上記を踏まえて、先ほどのコードをstyleに着目してみると以下のことが分かります。

<Pressable
    // ①styleにPressableStateCallbackType型の引数を取り、StyleProp<ViewStyle>を返す関数を指定している
    // ②PressableStateCallbackTypeにはPressableの押下状態であるpressedが格納されている
    style={({pressed} : PressableStateCallbackType) => [
    {
        borderRadius: 8,
        padding: 6,
        // ③pressedの値によってbackgroundColorの値を変更している
        backgroundColor: pressed ? 'rgb(210, 230, 255)' : 'white',
    },
    ]}>
    {({pressed} : PressableStateCallbackType) => <Text>{pressed ? 'Pressed!' : 'Press Me'}</Text>}
</Pressable>

こうすることでstateに頼ることなく「押している間」のスタイル変更を実現しています。

childrenの定義

styleと同様にchildrenの定義も異なります。
通常のFunctionalComponentchildrenは以下のような定義です。

children?: ReactNode;

それに対してPressablechildrenは以下のような定義です。

/**
 * Either children or a render prop that receives a boolean reflecting whether
 * the component is currently pressed.
 */
children?: React.ReactNode | ((state: PressableStateCallbackType) => React.ReactNode);

こちらもポイントは PressableStateCallbackTypeを受け取りReact.ReactNodeを返す関数を指定できる ことです。
こうすることでchildrenにあたる子孫コンポーネントの描画内容を動的に定義することができます。

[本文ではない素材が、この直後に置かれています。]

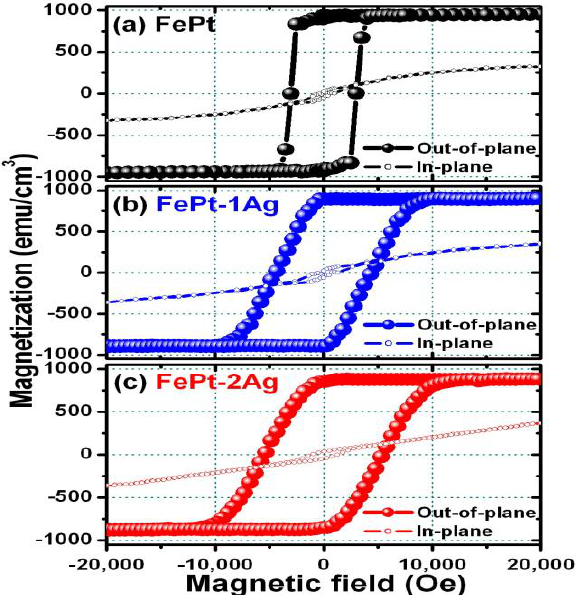
Figure 2. Out-of-plane and in-plane magnetization curves for the [Fe/Pt] 18 multilayer films ( a ) without and with insertion of ( b ) a single and ( c ) two ultrathin Ag (0.5 nm each) nanolayers denoted as FePt–1Ag and FePt–2Ag, respectively. The magnetic field was applied in the out-of-plane direction (full symbols, ●) and in the in-plane direction (open symbols, o) to the film, respectively. Table 1. Out-of-plane coercivity ( H c ﬩ )saturation magnetization ( M s ﬩ ), remanent magnetization ( M r ﬩ ), remanent squareness ratio ( M r ﬩ / M s ﬩ ), and uniaxial magnetic anisotropy energy ( K u ) values for the [Fe/Pt] 18 multilayer films without and with the insertion of a single and two ultrathin Ag (0.5 nm each) nanolayers.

あたらめてchildrenに該当する部分を見ていきましょう。
styleの時と同じようにpressedの値で描画する内容を書き分けていますね。

// PressableStateCallbackTypeを受けて、その中のpressedの値で中身が異なるReact.Nodeを返す関数を定義
{({pressed} : PressableStateCallbackType) => <Text>{pressed ? 'Pressed!' : 'Press Me'}</Text>}

まとめ

今回はPressableについて、定義部分に着目しながら特徴を紹介しました。
冒頭でも少し触れましたが、単純に「押した時」にあれこれするだけならTouchableOpacityButtonの方が分かりやすいかと思います。
ただ、押している時に細かくUIを制御したい場合にはPressableを利用するとオススメです。

stylechildrenの考え方については、自作のFunctionalComponentを作成する場合にも応用できるため極力分かりやすく解説しました。
Hooksが主流となるとFunctionalComponentを使う機会も増えるので、今後は外部ライブラリでもこういったコンポーネントが増えるかもしれませんね。